In fondo, se la Repubblica parla di Noemi e della D'Addario sono inchieste, se Feltri parla di Boffo e delle sue molestie è "linciaggio mediatico"; quindi l'ordine dei giornalisti (cosa sia e a che serve devo ancora capirlo) gli impedisce di scrivere per tre mesi. In altre parole non può dire quello che pensa Ma questa non è censura, è solo giustizia, perché parliamo di giornalisti berlusconiani, di parte. Invece chi scrive per Repubblica e l'Unità è libero, di colore politico neutrale, non asservito ad alcun partito o corrente di pensiero.
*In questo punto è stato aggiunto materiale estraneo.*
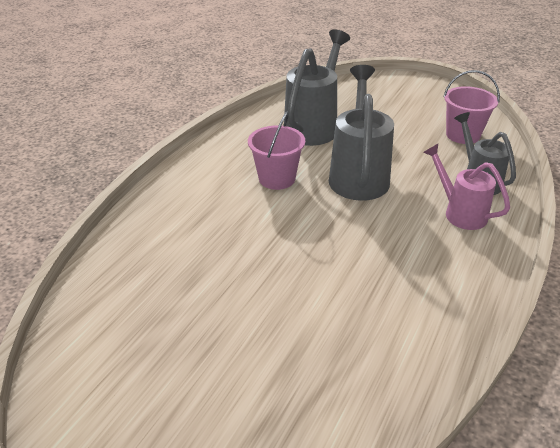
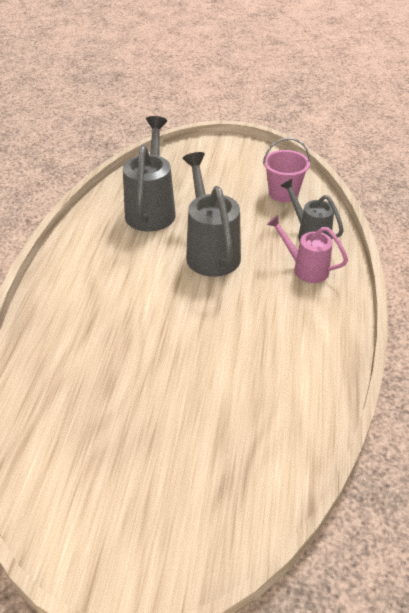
camera: 20 degrees left, 5 degrees up
pink bucket [248,111,305,190] -> none

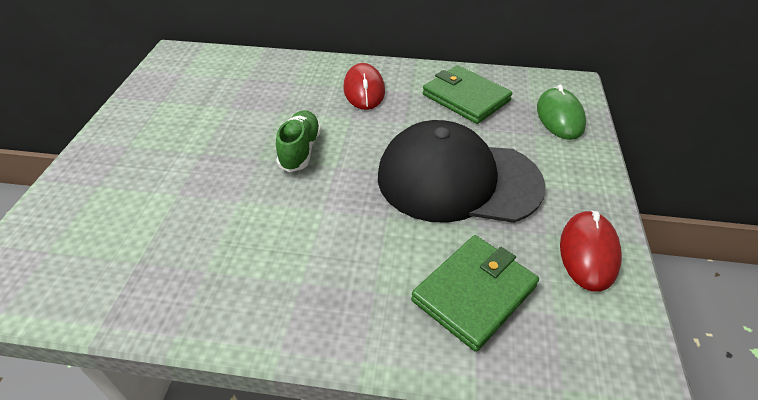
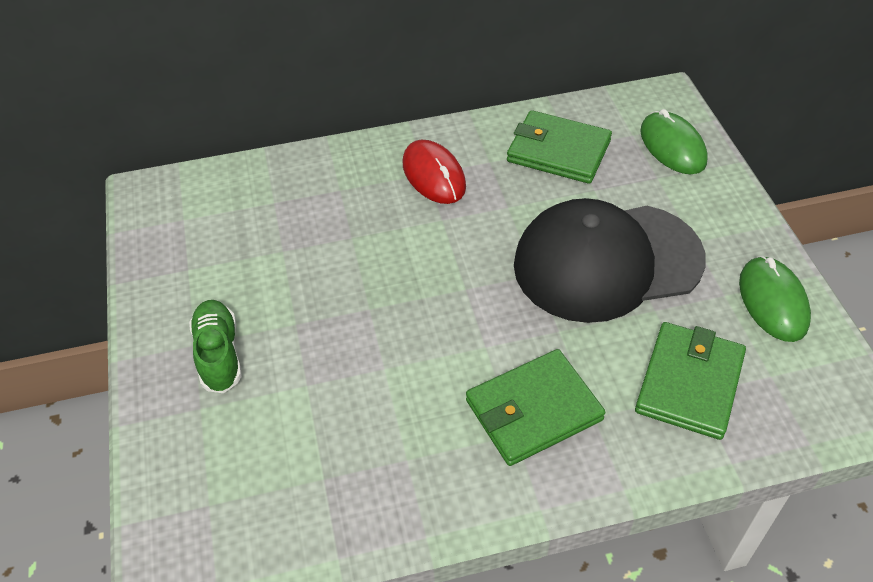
camera: 20 degrees left, 5 degrees up
green shoe [276,110,321,172] -> green shoe moved to [189,300,242,393]
red mouse [560,211,622,292] -> green mouse [739,256,811,342]
none -> green wallet [466,349,605,466]

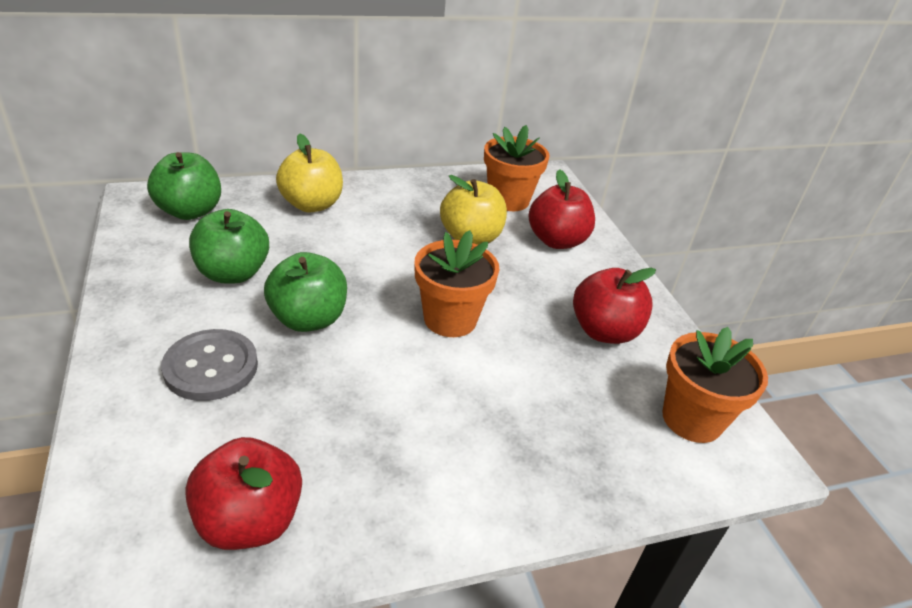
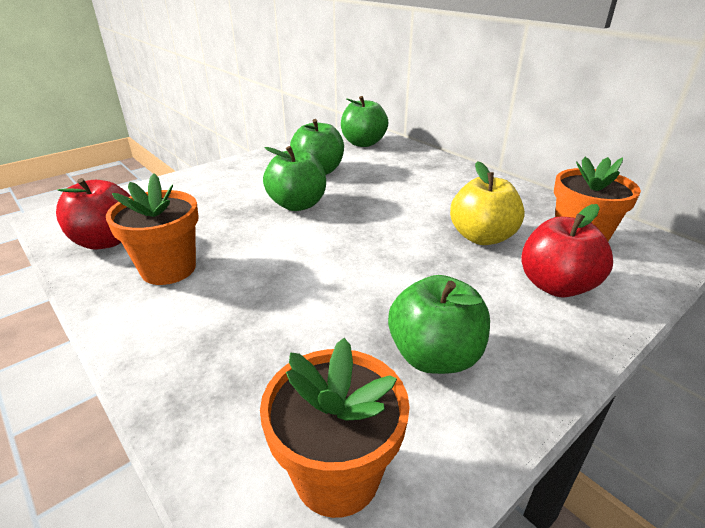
camera: 70 degrees right, 5 degrees down
grey button [161,329,258,401] -> none
yellow apple [276,134,343,213] -> none
orange flower pot [414,230,499,337] -> orange flower pot moved to [106,173,199,285]
red apple [573,268,656,344] -> green apple [388,275,490,374]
C'è chi dice sempre la verità e chi dice sempre menzogne. Ci sono i buoni, paladini della giustizia e della verità, tutti concentrati in un ramo del parlamento e tutti impiegati in una specifica testata giornalistica; gli altri sono tutti cattivi, mafiosi, ingiusti, dittatori e, guarda un po', sessualmente disordinati. Mi si passi l'ironia. Il Presidente del consiglio non può avere una vita sessualmente e affettivamente disordinata (come a tratti pare), sono d'accordissimo; ma Luxuria, parlamentare della Repubblica Italiana nel 2006 in quota Rifondazione, può liberamente affermare in una puntata di Porta a Porta di essersi prostituita all'università per pagarsi gli studi. Quindi, cari studenti, voi, che cercate di non gravare sulle finanze della vostra famiglia con le spese univeristarie, lasciate perdere di lavorare la sera, fino a  tardi, nei locali, nei bar, nelle pizzerie, oppure sui cantieri o con qualsiasi altra occupazione part-time, chi ve lo fa fare? E' molto più comodo prostituirsi per pagarsi gli studi. Che brava la nostra (o il nostro?) Luxuria! Invece di chiedere i soldi ai genitori si è costruita da sé, con il sudore della sua fronte, facendo sacrifici immani! In fondo lei non deve dare il buon esempio agli italiani, mica è il Presidente del Consiglio!
Oppure Achille Occhetto, segretario del Pc, qualche anno fa affermò liberamente di essere andato con le prostitute (era una puntata delle Iene andata in onda su Italia 1). Ma questo è normale per i guru del pensiero libero, è libertà sessuale, guai se i bacchettoni filocattolici osassero aprire bocca!  Non era mica il Presidente del Consiglio! Ma mi chiedo: se lo fosse diventato? Se a seguito di mosse parlamentari avessero creato un governo tecnico (eravamo ancora nella Prima Repubblica del resto!), la redazione di Repubblica avrebbe mai scandagliato la vita sessuale di Occhetto per ravvisarne simili immoralità! Per carità, mi viene da ridere solo a pensarlo! Quella è libertà allo stato puro, è la dimostrazione del falso mito della castità e della famiglia felice! Oppure Occhetto pensò: "Se divento Presidente del Consiglio inizio a fare il bravo ragazzo"? Continuo con l'ironia, che ora mi va a genio. 

Non hanno le stesse responsabilità e ruoli del Presidente del Consiglio, non lo nego, ma un valore morale e civile è tale in sé, non a seconda dell'importanza o della visibilità di chi lo disattende. E non possiamo farci caso a fasi alterne, quando ci conviene! Doppiopesismo? Penso di sì.

 Non è un tentativo di assolvere l'attuale Primo Ministro, il mio, beninteso. Non lo gradisco né lo preferisco. Per quanto mi riguarda il mio voto sta tutt'ora all'opposizione! Le mie sono valutazioni sulla forma, sui termini della questione, non certo sul merito. Un'intera corrente politica ed ideologica, con annessi giornalisti ed intellettuali - da sostenitrice del sesso libero, dell'emancipazione sessuale di omo ed eterosessuali - diventa improvvisamente puritana e bacchettona! Ditemi voi se poi Berlusconi non è capace di fare miracoli!

"Ma che c'entra: Berlusconi è un dittatore perché ha le televisioni! Il posto di Rete 4 toccava a Europa 7", sosterrebbe un verace radical-chic! E perché il buon ministro Gentiloni che era al governo nel 2006 non ha fatto nulla per togliere legalmente di mezzo Rete 4 e metterci, giustamente , Europa 7? E' un mistero insoluto.